Kurum, belediyelere aktarılan ödeneklerde iktidar ve muhalefet belediyeleri içinde ayrımcılık yapıldığı savlarına ait de şunları söylemiş oldu:
“Belediyelerin ödenek ve kredi talepleri belediyelerin kredi kabiliyetleri göz önüne alınarak kıymetlendirilir. Bu doğrultuda uygun talepler Vilayetler Bankasının yatırım programına girer ve sonuçlandırılır. Ben muhalefet vekillerimizdilk evvel kendi belediyelerinin kredi kabiliyetlerine, proje fiyatlarına bakmalarını öneriyorum. Yalnızca muhalefet belediyesinden geldiği için onaylanmadığı tez edilen bir proje, plan var ise söylensin, niye onaylanmadığına ait açıklamamızı da yapalım. Sizden rica ediyoruz şu ‘engelleniyoruz’ siyasetini bırakın. Bakın biz CHP’li, YETERLİ Parti’li, HDP’li belediyelerden milletimizin, vatandaşımızın hayrına hangi iş gelmiş de engellemişiz? Hangi iş gelmiş buna mani olmuşuz bir tane örnek vermenizi istiyorum. Bir dönün aynaya bakın lütfen. Biz kimseyi ayırmadan, ötekileştirmeden gece gündüz çalışıyoruz.”

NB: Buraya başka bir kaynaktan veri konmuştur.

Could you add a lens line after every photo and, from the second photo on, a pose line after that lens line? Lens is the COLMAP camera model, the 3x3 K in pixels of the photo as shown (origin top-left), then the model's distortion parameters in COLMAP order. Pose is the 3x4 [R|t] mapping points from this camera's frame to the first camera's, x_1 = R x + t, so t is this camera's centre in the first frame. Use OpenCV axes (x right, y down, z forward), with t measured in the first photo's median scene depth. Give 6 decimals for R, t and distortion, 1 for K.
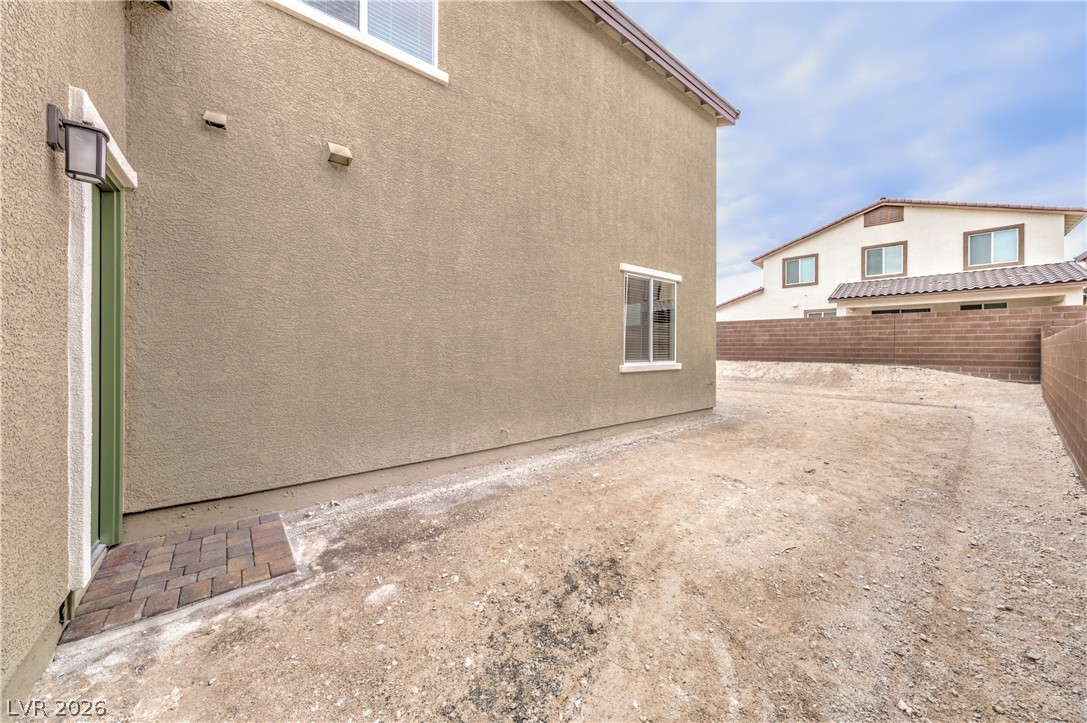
lens RADIAL K [[385.2, 0, 548.9], [0, 385.2, 349.6], [0, 0, 1]] dist [-0.001375, -0.000124]
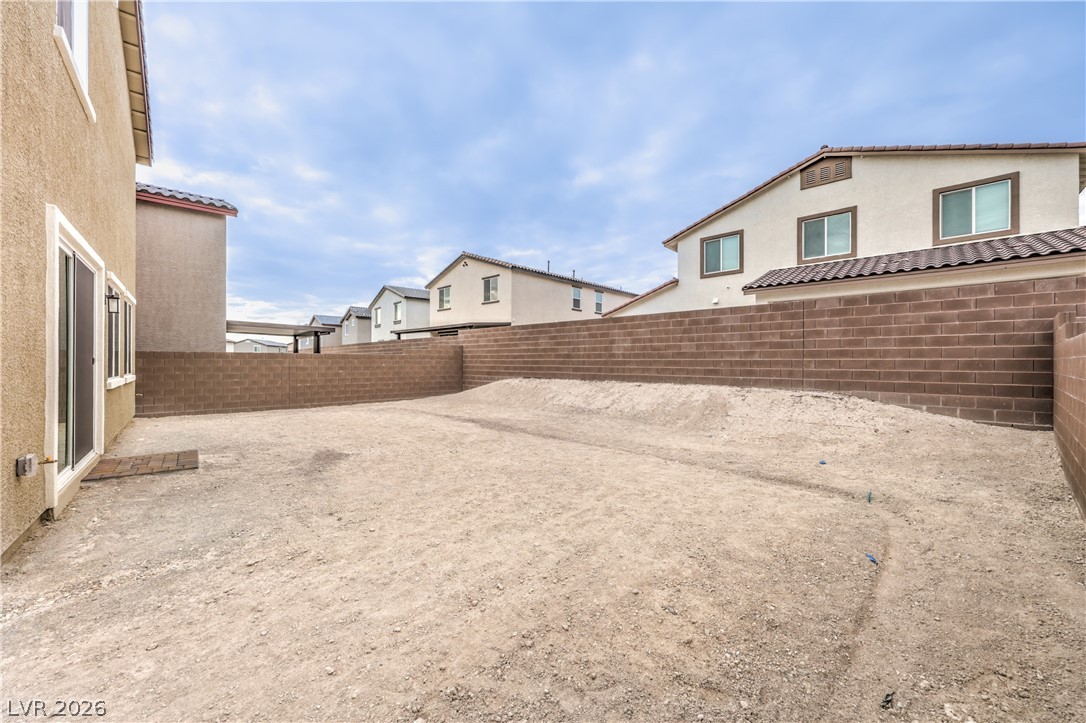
lens RADIAL K [[409.5, 0, 543.9], [0, 409.5, 361.6], [0, 0, 1]] dist [-0.000708, 0.000071]
pose [[0.999483, -0.001499, 0.032125, 0.412563], [0.001572, 0.999996, -0.002259, -0.001433], [-0.032121, 0.002309, 0.999481, 0.336769]]
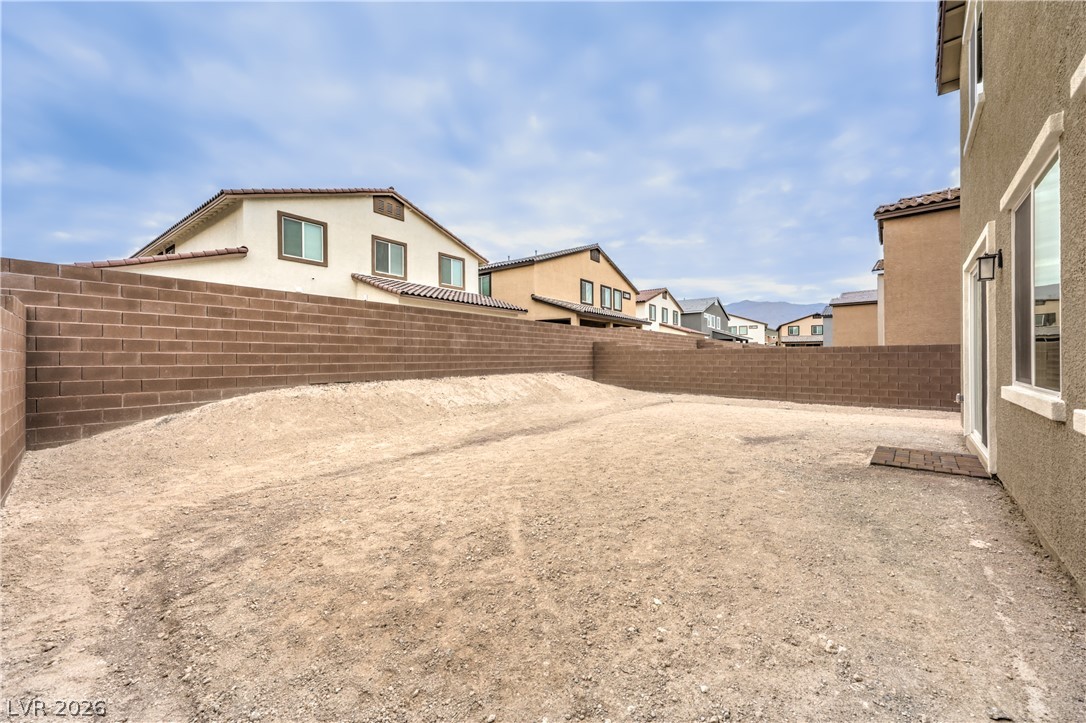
lens RADIAL K [[409.5, 0, 544.4], [0, 409.5, 357.6], [0, 0, 1]] dist [-0.000708, 0.000071]
pose [[-0.155154, 0.000150, 0.987890, -0.143959], [0.007813, 0.999969, 0.001076, -0.001157], [-0.987859, 0.007886, -0.155150, 0.992722]]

– “Vatandaşlarımız da bizimle tıpkı şeyleri düşünüyor”
-“3 bin 297 işçi için alım süreçlerimizi başlatıyoruz”
Bakan Kurum, bütçe görüşmelerinde gençlere istihdam muştusu de verdi.

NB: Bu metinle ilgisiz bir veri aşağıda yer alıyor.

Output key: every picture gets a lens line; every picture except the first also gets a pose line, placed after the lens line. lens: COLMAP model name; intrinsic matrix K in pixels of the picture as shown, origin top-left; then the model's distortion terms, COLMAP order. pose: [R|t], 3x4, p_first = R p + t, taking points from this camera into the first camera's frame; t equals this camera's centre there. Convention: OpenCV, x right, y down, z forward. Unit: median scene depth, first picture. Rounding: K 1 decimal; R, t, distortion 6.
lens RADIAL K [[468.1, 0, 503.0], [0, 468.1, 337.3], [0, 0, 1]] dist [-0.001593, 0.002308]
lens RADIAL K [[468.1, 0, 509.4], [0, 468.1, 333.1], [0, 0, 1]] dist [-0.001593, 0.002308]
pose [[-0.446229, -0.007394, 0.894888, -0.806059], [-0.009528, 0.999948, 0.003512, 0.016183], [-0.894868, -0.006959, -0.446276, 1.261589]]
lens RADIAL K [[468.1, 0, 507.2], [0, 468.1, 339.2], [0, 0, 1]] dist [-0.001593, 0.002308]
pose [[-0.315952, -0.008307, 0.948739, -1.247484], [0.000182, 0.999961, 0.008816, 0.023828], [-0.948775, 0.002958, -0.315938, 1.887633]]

Kurum, 2021 yılında 57 bin etraf kontrolü ile Cumhuriyet tarihinin en yüksek kontrol sayısına ulaşıldığını, 2022 yılının birinci 10 ayında bir daha rekor kırdıklarını ve 55 binin üzerinde etraf kontrolünü gerçekleştirdiklerini söylemiş oldu.

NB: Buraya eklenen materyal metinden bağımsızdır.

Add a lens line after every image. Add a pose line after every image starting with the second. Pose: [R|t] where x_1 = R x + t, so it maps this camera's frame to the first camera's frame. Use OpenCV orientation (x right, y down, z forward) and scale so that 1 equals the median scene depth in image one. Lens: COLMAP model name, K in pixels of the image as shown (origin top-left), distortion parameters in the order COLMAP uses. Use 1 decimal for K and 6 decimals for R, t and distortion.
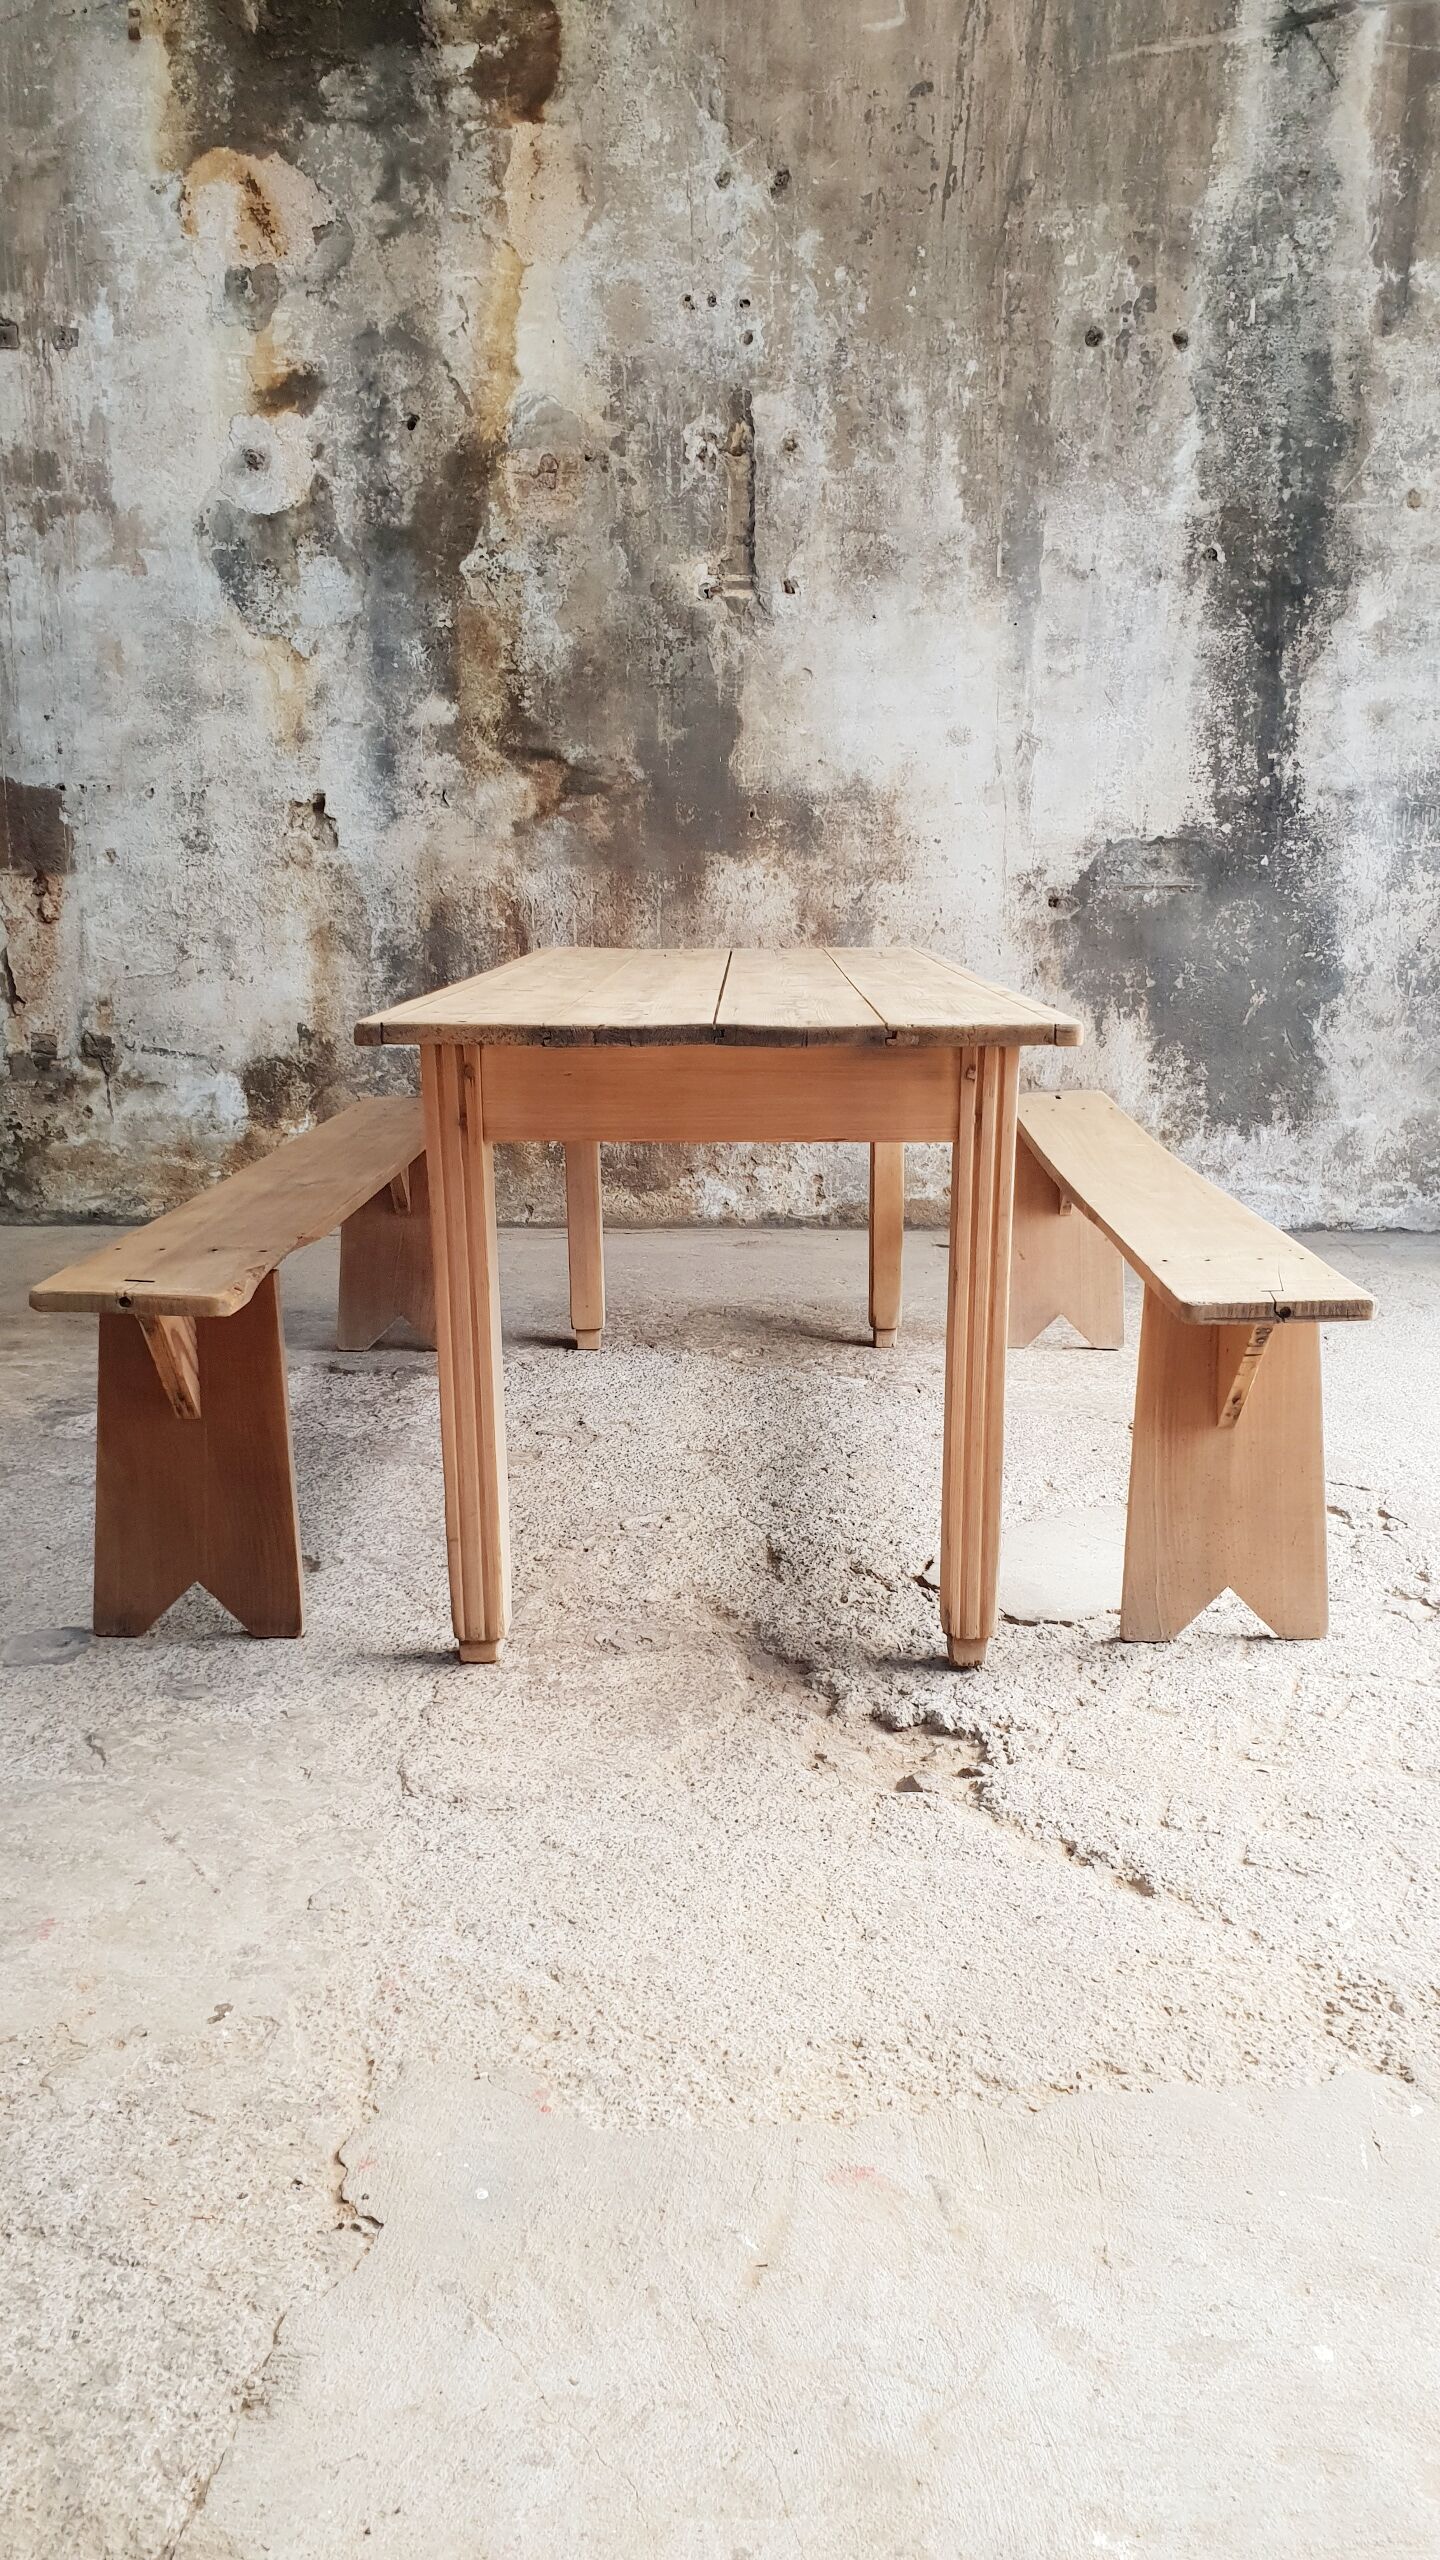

Kurum, “Çevreyi kirleten 4 bin tesise 434 milyonun üzerinde ceza uygulandı. 310 işletmeyi ise çevreyi kirlettiği için faaliyetinden menettik. Kontrol sayılarını da artırıyoruz.” tabirini kullandı.
– “Avrupa standartlarının üstünde bir ÇED müktesebatına sahibiz”
Kurum, ÇED raporlarında son 4 yılda Bakanlık tarafınca 2 bin 343 projenin 936’sına yani yaklaşık yüzde 40’ına olumsuz karşılık verdiklerini kaydetti. Bakan Kurum, kelamlarını şu biçimde sürdürdü:
“ÇED olumsuz sonucu verilen iptal yahut iade edilen madencilik faaliyetlerinde ise bu oran yüzde 45. Hiç kimsenin bu manada telaşı olmasın. Biz Avrupa standartlarının üstünde bir ÇED müktesebatına ve hassasiyetine sahibiz. Bugüne kadar olduğu üzere bundan daha sonra da etrafımızı, tabiatımızı muhafazaya devam edeceğiz. bir daha endüstriden güce, madenden ulaşıma, turizmden atık idaresine ve tarıma kadar biroldukça değerli projede yapılacak hayli daha fazla projeyi Ek-1 listesine alarak ÇED raporu hazırlanmasını zarurî hale getirdik. Proje bazında hazırlanan özel formatlarda projenin iklim üstündeki tesiri ve projenin iklim değişikliğinden nasıl etkileneceği ve bir daha iklim değişikliğine müracaata bağlı projeyle ilgili afet ve kaza riski başlıkları altında ÇED raporlarının kıymetlendirilmesi zarurî kılınmıştır.”
Bakan Kurum, hava kalitesi izleme çalışmalarının 2004 yılında başladığını, 18 yıl evvel ülkede hava izleme istasyonu sayısının 35 olduğunu, bu sayının 365’e ulaştığını, çalışmaların faal yürütülmesi için 8 bölgesel pak hava merkezi kurduklarını söz etti.
Kurum’un açıklamalarının akabinde Etraf, Şehircilik ve İklim Değişikliği Bakanlığı, Tapu ve Kadastro Genel Müdürlüğü ve Meteoroloji Genel Müdürlüğü ile İklim Değişikliği Başkanlığının bütçeleri komitede kabul edildi.